Without waiting for Rangiku to offer up some form of pleasantry, as she normally did, he dropped into the seat next to Gin with a sigh and asked quietly, "Has Grimm been here?"

Rangiku set down the glass she had been polishing, eyes going wide as she took in all the implications of that statement. He gaze flickered back, towards the table that Grimmjow normally occupied—empty tonight, as it had been for the past fourteen days.

"Gone?" she asked after a moment. "He left?"

Ichigo nodded, leaning forward against the bar as though he couldn't support his own weight anymore. "Yeah," he affirmed quietly. "Almost a month now. At first, I wasn't worried, but now…" He trailed off with a grimace. "Tomorrow I'll start calling the hospitals, see if he's checked himself in. This was my last stop, really. He…he probably ran off with someone who can support him better. It's not like it's a complete surprise, but for it to happen now…"

With sympathy clear on her face, Rangiku put a hand over Ichigo's and leaned forward to plant a gentle kiss on his forehead. "I'd have called you, Ichi, believe me. But you look exhausted. Do you have classes tomorrow?" She glanced up and met Gin's eyes. Understanding what she wanted, he nodded and pulled out his wallet to pay for his drink.

Not noticing, Ichigo just shook his head. "No. It's the break, and I'm off of rotations for the next few days."

"It's settled, then!" The blond bounced around the end of the counter and slung an arm around the shoulders of her childhood friend. "Gin will take you home with him! He lives nearby, and you're in no condition to drive."

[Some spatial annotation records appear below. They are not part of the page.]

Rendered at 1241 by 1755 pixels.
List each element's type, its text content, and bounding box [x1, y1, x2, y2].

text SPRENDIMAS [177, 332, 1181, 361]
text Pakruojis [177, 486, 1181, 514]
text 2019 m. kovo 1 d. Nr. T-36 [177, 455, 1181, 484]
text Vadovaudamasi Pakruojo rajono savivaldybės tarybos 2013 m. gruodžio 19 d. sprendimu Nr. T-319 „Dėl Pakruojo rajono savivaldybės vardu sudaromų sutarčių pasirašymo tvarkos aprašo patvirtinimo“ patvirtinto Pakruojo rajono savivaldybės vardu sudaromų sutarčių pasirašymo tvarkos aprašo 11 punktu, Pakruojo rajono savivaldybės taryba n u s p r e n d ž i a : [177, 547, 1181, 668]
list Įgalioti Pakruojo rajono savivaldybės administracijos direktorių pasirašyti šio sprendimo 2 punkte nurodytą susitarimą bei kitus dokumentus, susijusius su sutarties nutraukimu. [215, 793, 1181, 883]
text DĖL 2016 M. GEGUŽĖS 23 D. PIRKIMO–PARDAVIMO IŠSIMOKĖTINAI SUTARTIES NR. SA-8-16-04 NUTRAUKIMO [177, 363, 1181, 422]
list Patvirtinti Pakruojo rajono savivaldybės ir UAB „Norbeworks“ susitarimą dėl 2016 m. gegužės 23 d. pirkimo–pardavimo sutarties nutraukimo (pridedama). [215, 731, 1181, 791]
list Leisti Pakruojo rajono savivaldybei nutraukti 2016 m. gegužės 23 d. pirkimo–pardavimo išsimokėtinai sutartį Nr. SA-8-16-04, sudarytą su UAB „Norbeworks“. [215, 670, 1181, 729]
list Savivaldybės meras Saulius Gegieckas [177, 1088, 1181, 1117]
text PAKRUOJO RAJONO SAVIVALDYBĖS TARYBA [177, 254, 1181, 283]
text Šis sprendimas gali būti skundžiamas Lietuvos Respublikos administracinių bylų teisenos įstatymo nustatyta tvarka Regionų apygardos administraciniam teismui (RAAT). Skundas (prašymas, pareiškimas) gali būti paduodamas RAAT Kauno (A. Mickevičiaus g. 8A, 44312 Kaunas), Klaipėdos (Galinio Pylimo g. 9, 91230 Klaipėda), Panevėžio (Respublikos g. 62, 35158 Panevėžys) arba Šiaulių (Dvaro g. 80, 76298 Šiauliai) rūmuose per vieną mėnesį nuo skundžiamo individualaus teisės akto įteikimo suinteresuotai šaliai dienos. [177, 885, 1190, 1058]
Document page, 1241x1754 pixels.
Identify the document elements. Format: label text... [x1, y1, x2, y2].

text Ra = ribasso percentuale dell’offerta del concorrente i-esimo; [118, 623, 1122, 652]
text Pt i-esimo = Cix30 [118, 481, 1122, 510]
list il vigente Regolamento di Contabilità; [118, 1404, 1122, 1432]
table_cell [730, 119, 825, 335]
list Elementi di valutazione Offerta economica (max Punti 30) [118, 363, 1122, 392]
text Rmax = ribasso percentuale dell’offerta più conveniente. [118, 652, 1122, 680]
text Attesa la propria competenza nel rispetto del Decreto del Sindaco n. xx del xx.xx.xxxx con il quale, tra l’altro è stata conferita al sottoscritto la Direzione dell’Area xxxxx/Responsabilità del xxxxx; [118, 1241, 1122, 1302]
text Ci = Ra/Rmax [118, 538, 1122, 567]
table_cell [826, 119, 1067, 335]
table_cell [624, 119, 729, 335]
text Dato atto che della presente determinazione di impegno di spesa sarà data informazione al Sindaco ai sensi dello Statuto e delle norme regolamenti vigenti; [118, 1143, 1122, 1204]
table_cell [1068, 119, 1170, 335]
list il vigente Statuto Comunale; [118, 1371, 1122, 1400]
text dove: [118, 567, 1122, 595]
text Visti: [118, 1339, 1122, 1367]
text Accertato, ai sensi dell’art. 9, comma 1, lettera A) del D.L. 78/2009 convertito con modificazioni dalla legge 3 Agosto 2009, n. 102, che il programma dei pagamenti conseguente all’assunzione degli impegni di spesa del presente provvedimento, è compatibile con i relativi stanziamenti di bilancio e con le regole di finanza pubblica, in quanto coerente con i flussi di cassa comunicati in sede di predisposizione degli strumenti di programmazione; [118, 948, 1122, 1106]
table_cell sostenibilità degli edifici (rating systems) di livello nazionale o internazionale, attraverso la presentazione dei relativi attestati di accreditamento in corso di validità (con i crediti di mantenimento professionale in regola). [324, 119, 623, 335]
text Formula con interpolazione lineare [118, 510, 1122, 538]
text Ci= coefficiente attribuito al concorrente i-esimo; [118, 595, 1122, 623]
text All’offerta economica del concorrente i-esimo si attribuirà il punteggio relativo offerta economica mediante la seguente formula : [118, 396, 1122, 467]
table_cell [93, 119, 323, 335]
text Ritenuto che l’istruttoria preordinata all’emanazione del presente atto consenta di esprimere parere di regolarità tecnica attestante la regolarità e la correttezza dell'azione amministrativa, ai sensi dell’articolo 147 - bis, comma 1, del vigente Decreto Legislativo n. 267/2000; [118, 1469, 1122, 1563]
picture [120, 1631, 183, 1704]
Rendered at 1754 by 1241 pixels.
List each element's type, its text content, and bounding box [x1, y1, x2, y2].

Even as Ichigo opened his mouth to protest, Gin shot him a quick smile and held out a hand, silently willing him to agree. "Mah, Kurosaki-kun, it's fine. I've got a free room, an' it won't put me out any. 'Sides, I'm thinkin' Ran-chan won't let us out of here 'til ya agree."

The redhead hesitated, then nodded slowly and sighed, running a hand through his messy hair. He flicked Gin a grateful smile. "All right, if you're sure. Thanks."

With that simple smile, Gin felt something shoot through him—something very like lust, but softer, with an undercurrent of utter, melting tenderness that took his breath away.

No, he thought is disbelief, even as Ichigo's firm, elegant hand tentatively clasped his own. No, it can't be.

We haven't even spoken twenty words to each other.

It can't be love.

But, looking into Ichigo's clear, warm eyes, Gin couldn't bring himself to deny the rising heat any longer. Regardless of time, distance, connection, or anything else, he had fallen irrevocably in love with Kurosaki Ichigo.

Damn.

But when Ichigo smiled at him—smiled like the sun had suddenly come out from behind the clouds and illuminated his cold, grey world, smiled with an entire universe of emotion and feeling behind his kind brown eyes—Gin knew that Ichigo felt that same.


After three years, Gin could look back on their meeting and laugh at the absurdity, the pure impossibility of it all. Ichigo just shook his head at the other man and let him. But, when Gin held him closely, kissed his forehead and his eyelids and his lips, treated him like he was precious and strong and fragile and treasured all at once, then Ichigo would lean back against his lover and murmur, "At least we have a happy ending, right?"

And Gin, happier than he could ever remember, his inner ragged street punk finally satisfied and no longer angry, couldn't help but agree, "Yeah, Ichi. We got our happy ending."